Die Schriftsteller sprechen im Film auch über den Kollegen und Freund Rolf Bossert, der 1986 in Deutschland ums Leben kam. Große Fragezeichen wirft der Fall Bossert auch heute noch auf. Der Literaturkritiker Gerhard Csejka las Bosserts Securitate-Akte und ist sich sicher, dass die Geheimpolizei für den Tod des Schriftstellers verantwortlich ist. Rolf Bossert war bereits 1985 mit seiner Familie in die BRD ausgewandert, nachdem er in Rumänien Schreib- und Arbeitsverbot erhalten hatte. Ein Jahr nach seiner Ausreise wurde Bossert tot vor dem Fenster des Hotelzimmers, das er gemietet hatte, aufgefunden. Es wurde vermutet, dass Bossert Selbstmord begangen hatte. Csejka glaubt, dass mehr dahinter gesteckt hat.

Bossert wurde von vielen seiner Kollegen als der beste Dichter der Aktionsgruppe Banat angesehen.
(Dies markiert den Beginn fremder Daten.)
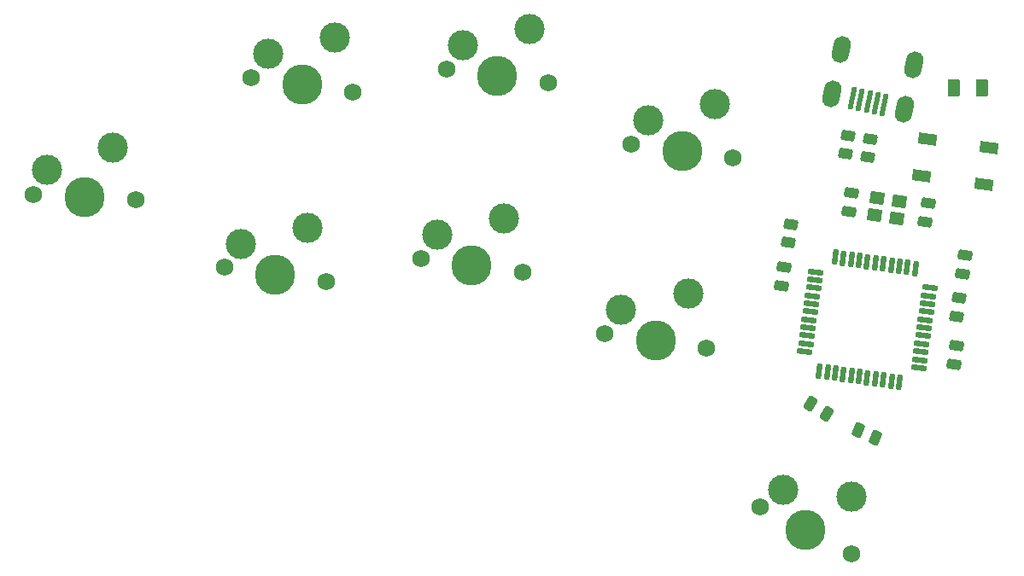
<source format=gts>
%TF.GenerationSoftware,KiCad,Pcbnew,(7.0.0)*%
%TF.CreationDate,2023-03-16T17:08:34-03:00*%
%TF.ProjectId,TCC-PCB,5443432d-5043-4422-9e6b-696361645f70,rev?*%
%TF.SameCoordinates,Original*%
%TF.FileFunction,Soldermask,Top*%
%TF.FilePolarity,Negative*%
%FSLAX46Y46*%
G04 Gerber Fmt 4.6, Leading zero omitted, Abs format (unit mm)*
G04 Created by KiCad (PCBNEW (7.0.0)) date 2023-03-16 17:08:34*
%MOMM*%
%LPD*%
G01*
G04 APERTURE LIST*
G04 Aperture macros list*
%AMRoundRect*
0 Rectangle with rounded corners*
0 $1 Rounding radius*
0 $2 $3 $4 $5 $6 $7 $8 $9 X,Y pos of 4 corners*
0 Add a 4 corners polygon primitive as box body*
4,1,4,$2,$3,$4,$5,$6,$7,$8,$9,$2,$3,0*
0 Add four circle primitives for the rounded corners*
1,1,$1+$1,$2,$3*
1,1,$1+$1,$4,$5*
1,1,$1+$1,$6,$7*
1,1,$1+$1,$8,$9*
0 Add four rect primitives between the rounded corners*
20,1,$1+$1,$2,$3,$4,$5,0*
20,1,$1+$1,$4,$5,$6,$7,0*
20,1,$1+$1,$6,$7,$8,$9,0*
20,1,$1+$1,$8,$9,$2,$3,0*%
%AMHorizOval*
0 Thick line with rounded ends*
0 $1 width*
0 $2 $3 position (X,Y) of the first rounded end (center of the circle)*
0 $4 $5 position (X,Y) of the second rounded end (center of the circle)*
0 Add line between two ends*
20,1,$1,$2,$3,$4,$5,0*
0 Add two circle primitives to create the rounded ends*
1,1,$1,$2,$3*
1,1,$1,$4,$5*%
%AMRotRect*
0 Rectangle, with rotation*
0 The origin of the aperture is its center*
0 $1 length*
0 $2 width*
0 $3 Rotation angle, in degrees counterclockwise*
0 Add horizontal line*
21,1,$1,$2,0,0,$3*%
G04 Aperture macros list end*
%ADD10RoundRect,0.250000X0.409088X-0.322573X0.482154X0.197317X-0.409088X0.322573X-0.482154X-0.197317X0*%
%ADD11RoundRect,0.250000X0.463724X0.270343X0.039700X0.535303X-0.463724X-0.270343X-0.039700X-0.535303X0*%
%ADD12RotRect,2.250000X0.500000X258.000000*%
%ADD13HorizOval,1.700000X-0.103956X-0.489074X0.103956X0.489074X0*%
%ADD14RoundRect,0.250000X-0.435584X0.313674X-0.505171X-0.181460X0.435584X-0.313674X0.505171X0.181460X0*%
%ADD15RoundRect,0.250000X0.435584X-0.313674X0.505171X0.181460X-0.435584X0.313674X-0.505171X-0.181460X0*%
%ADD16C,1.750000*%
%ADD17C,3.000000*%
%ADD18C,3.987800*%
%ADD19RoundRect,0.250000X-0.409734X-0.346761X0.053858X-0.534064X0.409734X0.346761X-0.053858X0.534064X0*%
%ADD20RoundRect,0.250000X-0.375000X-0.625000X0.375000X-0.625000X0.375000X0.625000X-0.375000X0.625000X0*%
%ADD21RoundRect,0.250000X-0.409088X0.322573X-0.482154X-0.197317X0.409088X-0.322573X0.482154X0.197317X0*%
%ADD22RotRect,1.800000X1.100000X352.000000*%
%ADD23RotRect,1.500000X0.550000X172.000000*%
%ADD24RotRect,1.500000X0.550000X262.000000*%
%ADD25RotRect,1.400000X1.200000X352.000000*%
G04 APERTURE END LIST*
D10*
%TO.C,R4*%
X176920000Y-90002500D03*
X177173990Y-88195260D03*
%TD*%
D11*
%TO.C,C7*%
X180730000Y-107022500D03*
X179118708Y-106015654D03*
%TD*%
D10*
%TO.C,R1*%
X193540000Y-97332500D03*
X193793990Y-95525260D03*
%TD*%
D12*
%TO.C,USB1*%
X183244724Y-75680962D03*
X184027242Y-75847292D03*
X184809760Y-76013621D03*
X185592278Y-76179951D03*
X186374797Y-76346280D03*
D13*
X189315602Y-72370835D03*
X182175124Y-70853079D03*
X188379999Y-76772499D03*
X181239522Y-75254744D03*
%TD*%
D14*
%TO.C,C4*%
X194444428Y-91240990D03*
X194180000Y-93122500D03*
%TD*%
D15*
%TO.C,C1*%
X182926130Y-86952820D03*
X183190558Y-85071310D03*
%TD*%
%TO.C,C5*%
X176190000Y-94342500D03*
X176454428Y-92460990D03*
%TD*%
D16*
%TO.C,MX5*%
X143004442Y-72775631D03*
D17*
X144615582Y-70437100D03*
D18*
X148035004Y-73482630D03*
D17*
X151257284Y-68805568D03*
D16*
X153065566Y-74189629D03*
%TD*%
%TO.C,MX4*%
X140459405Y-91580558D03*
D17*
X142070545Y-89242027D03*
D18*
X145489967Y-92287557D03*
D17*
X148712247Y-87610495D03*
D16*
X150520529Y-92994556D03*
%TD*%
%TO.C,MX8*%
X174083784Y-116259811D03*
D17*
X176368498Y-114573223D03*
D18*
X178610097Y-118566083D03*
D17*
X183179525Y-115192906D03*
D16*
X183136410Y-120872355D03*
%TD*%
%TO.C,MX6*%
X158718797Y-99054704D03*
D17*
X160329937Y-96716173D03*
D18*
X163749359Y-99761703D03*
D17*
X166971639Y-95084641D03*
D16*
X168779921Y-100468702D03*
%TD*%
D19*
%TO.C,C6*%
X183788350Y-108660748D03*
X185550000Y-109372500D03*
%TD*%
D20*
%TO.C,F1*%
X193330000Y-74642500D03*
X196130000Y-74642500D03*
%TD*%
D21*
%TO.C,R3*%
X184996995Y-79738880D03*
X184743005Y-81546120D03*
%TD*%
%TO.C,R2*%
X182816995Y-79378880D03*
X182563005Y-81186120D03*
%TD*%
D22*
%TO.C,SW1*%
X196269661Y-84255373D03*
X190644939Y-79728507D03*
X196784601Y-80591381D03*
X190129999Y-83392499D03*
%TD*%
D16*
%TO.C,MX1*%
X102031262Y-85279120D03*
D17*
X103432455Y-82809068D03*
D18*
X107104300Y-85544987D03*
D17*
X109906686Y-80604882D03*
D16*
X112177338Y-85810854D03*
%TD*%
D15*
%TO.C,C3*%
X193297786Y-102123255D03*
X193562214Y-100241745D03*
%TD*%
D16*
%TO.C,MX3*%
X123671798Y-73648751D03*
D17*
X125282938Y-71310220D03*
D18*
X128702360Y-74355750D03*
D17*
X131924640Y-69678688D03*
D16*
X133732922Y-75062749D03*
%TD*%
%TO.C,MX2*%
X121003974Y-92497075D03*
D17*
X122615114Y-90158544D03*
D18*
X126034536Y-93204074D03*
D17*
X129256816Y-88527012D03*
D16*
X131065098Y-93911073D03*
%TD*%
%TO.C,MX7*%
X161349438Y-80245501D03*
D17*
X162960578Y-77906970D03*
D18*
X166380000Y-80952500D03*
D17*
X169602280Y-76275438D03*
D16*
X171410562Y-81659499D03*
%TD*%
D23*
%TO.C,U1*%
X189802194Y-102439022D03*
X189913532Y-101646807D03*
X190024871Y-100854593D03*
X190136209Y-100062379D03*
X190247548Y-99270164D03*
X190358886Y-98477950D03*
X190470224Y-97685735D03*
X190581563Y-96893521D03*
X190692901Y-96101306D03*
X190804240Y-95309092D03*
X190915578Y-94516877D03*
D24*
X189468717Y-92596827D03*
X188676502Y-92485489D03*
X187884288Y-92374150D03*
X187092074Y-92262812D03*
X186299859Y-92151473D03*
X185507645Y-92040135D03*
X184715430Y-91928797D03*
X183923216Y-91817458D03*
X183131001Y-91706120D03*
X182338787Y-91594781D03*
X181546572Y-91483443D03*
D23*
X179626522Y-92930304D03*
X179515184Y-93722519D03*
X179403845Y-94514733D03*
X179292507Y-95306947D03*
X179181168Y-96099162D03*
X179069830Y-96891376D03*
X178958492Y-97683591D03*
X178847153Y-98475805D03*
X178735815Y-99268020D03*
X178624476Y-100060234D03*
X178513138Y-100852449D03*
D24*
X179959999Y-102772499D03*
X180752214Y-102883837D03*
X181544428Y-102995176D03*
X182336642Y-103106514D03*
X183128857Y-103217853D03*
X183921071Y-103329191D03*
X184713286Y-103440529D03*
X185505500Y-103551868D03*
X186297715Y-103663206D03*
X187089929Y-103774545D03*
X187882144Y-103885883D03*
%TD*%
D15*
%TO.C,C2*%
X190471972Y-88013319D03*
X190736400Y-86131809D03*
%TD*%
D25*
%TO.C,Y1*%
X185441409Y-87306318D03*
X187619999Y-87612499D03*
X187856593Y-85929044D03*
X185678003Y-85622863D03*
%TD*%
M02*

</source>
Wohin mit der Vergangenheit

Vor der Filmvorführung in Temeswar nahmen Helmuth Frauendorfer und Hubertus Knabe an der Sommerschule in Sighet teil. 70 Schüler aus ganz Rumänien nahmen an der Veranstaltung teil, die von der Gedenkstätte für die Opfer des Kommunismus und des antikommunistischen Widerstands in Rumänien jedes Jahr organisiert wird. Die Schüler stellten Fragen und zeigten sich über die Problematik interessiert.  Ein Grund zur Hoffnung für Helmut Frauendorfer, der sich eine raschere Demokratisierung nach 1990 in Rumänien gewünscht hätte. Er warf die Frage in den Raum,  welche Chance die Jugend hätte. Marius Oprea zeigte sich da optimistischer und gab Deutschland als Beispiel an, wo in den 1970er Jahren zunehmend die Schuldfrage in Hinsicht auf die NS-Vergangenheit geworfen wurde. Besonders Jugendliche hatten damals den Mut, unangenehme Fragen an ihre Eltern zu stellen. Der Zugang zu Informationen habe damals eine wichtige Rolle gespielt. Oprea ist zuversichtlich, dass die entscheidenden Fragen von selbst kommen werden. Nur wann, lautet die Frage, wenn selbst die ehemaligen Mitglieder der Aktionsgruppe Banat und des Adam-Müller-Guttenbrunn-Literaturkreises ihre Securitate-Akten vor zwei bzw. drei Jahren erhalten haben. Es scheint, dass man sich im postkommunistischen Rumänien gerne Zeit lässt. Man weiß ja nie, wer sich für die Schuldfrage verantworten müsste.